**PROVIDED MATERIAL**
Content starts
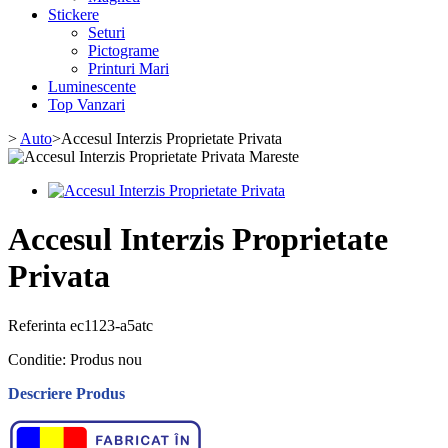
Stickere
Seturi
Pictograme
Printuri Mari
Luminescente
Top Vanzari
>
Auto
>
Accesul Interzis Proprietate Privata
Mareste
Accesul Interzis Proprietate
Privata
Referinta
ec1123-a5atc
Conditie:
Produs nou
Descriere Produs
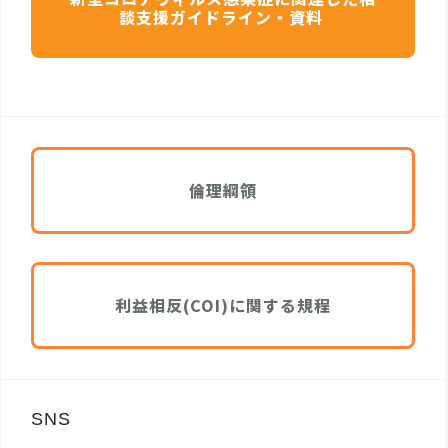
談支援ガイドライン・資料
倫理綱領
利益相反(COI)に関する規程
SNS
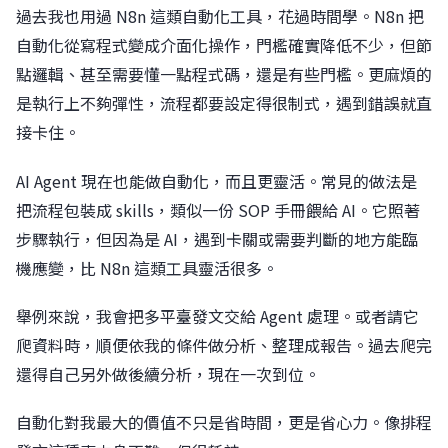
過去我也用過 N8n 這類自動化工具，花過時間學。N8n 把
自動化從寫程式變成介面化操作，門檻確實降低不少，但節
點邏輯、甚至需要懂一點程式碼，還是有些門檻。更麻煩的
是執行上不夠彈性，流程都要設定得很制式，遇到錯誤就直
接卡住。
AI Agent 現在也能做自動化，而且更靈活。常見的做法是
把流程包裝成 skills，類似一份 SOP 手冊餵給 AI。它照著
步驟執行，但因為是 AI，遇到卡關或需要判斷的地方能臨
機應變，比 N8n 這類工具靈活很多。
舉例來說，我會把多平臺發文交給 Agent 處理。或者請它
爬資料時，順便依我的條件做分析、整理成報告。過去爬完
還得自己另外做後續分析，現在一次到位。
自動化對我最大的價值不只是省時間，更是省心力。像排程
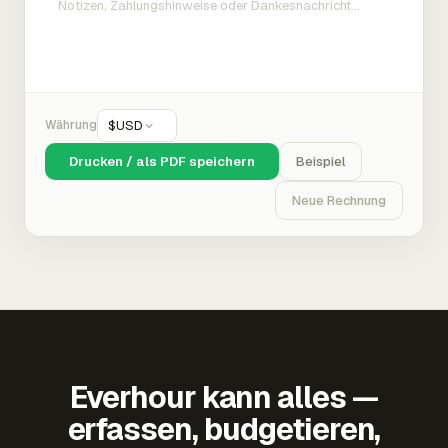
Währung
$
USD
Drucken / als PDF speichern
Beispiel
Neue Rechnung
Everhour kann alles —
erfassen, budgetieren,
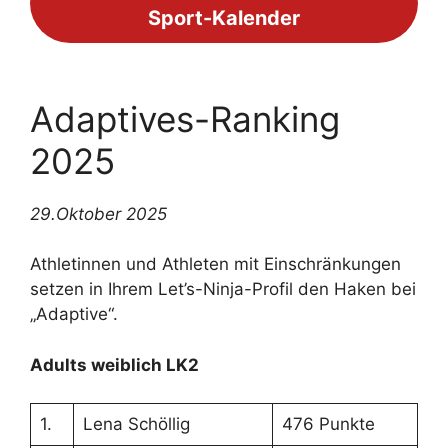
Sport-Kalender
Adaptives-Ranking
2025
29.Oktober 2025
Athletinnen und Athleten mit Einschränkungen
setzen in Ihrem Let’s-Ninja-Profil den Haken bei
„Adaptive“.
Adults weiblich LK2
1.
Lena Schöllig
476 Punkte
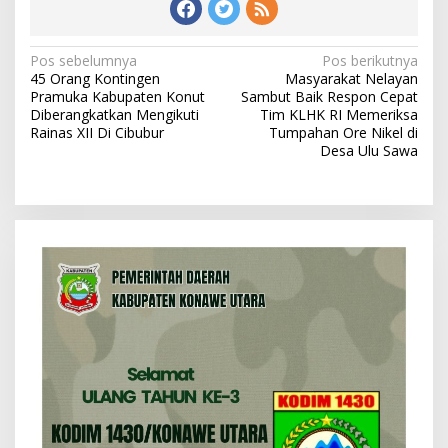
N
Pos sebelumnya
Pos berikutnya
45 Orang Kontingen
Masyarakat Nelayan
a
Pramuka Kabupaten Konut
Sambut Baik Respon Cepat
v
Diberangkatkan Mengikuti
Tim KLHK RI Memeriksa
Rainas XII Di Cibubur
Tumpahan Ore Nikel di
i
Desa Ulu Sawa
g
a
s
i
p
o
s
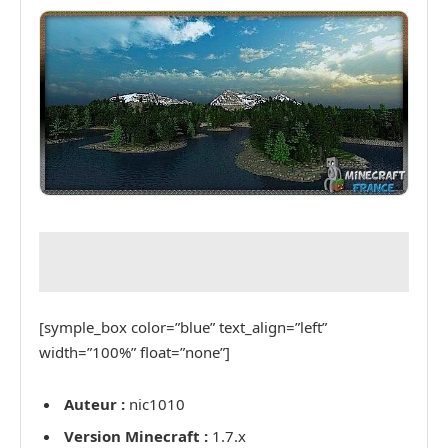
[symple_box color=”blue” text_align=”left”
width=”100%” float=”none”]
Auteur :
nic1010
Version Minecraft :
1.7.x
Content ends
**EXERCISE DESCRIPTION**
Each line of the listing that includes the word "Proprietate" should be copied out.

**OUTPUT**
Accesul Interzis Proprietate Privata
Accesul Interzis Proprietate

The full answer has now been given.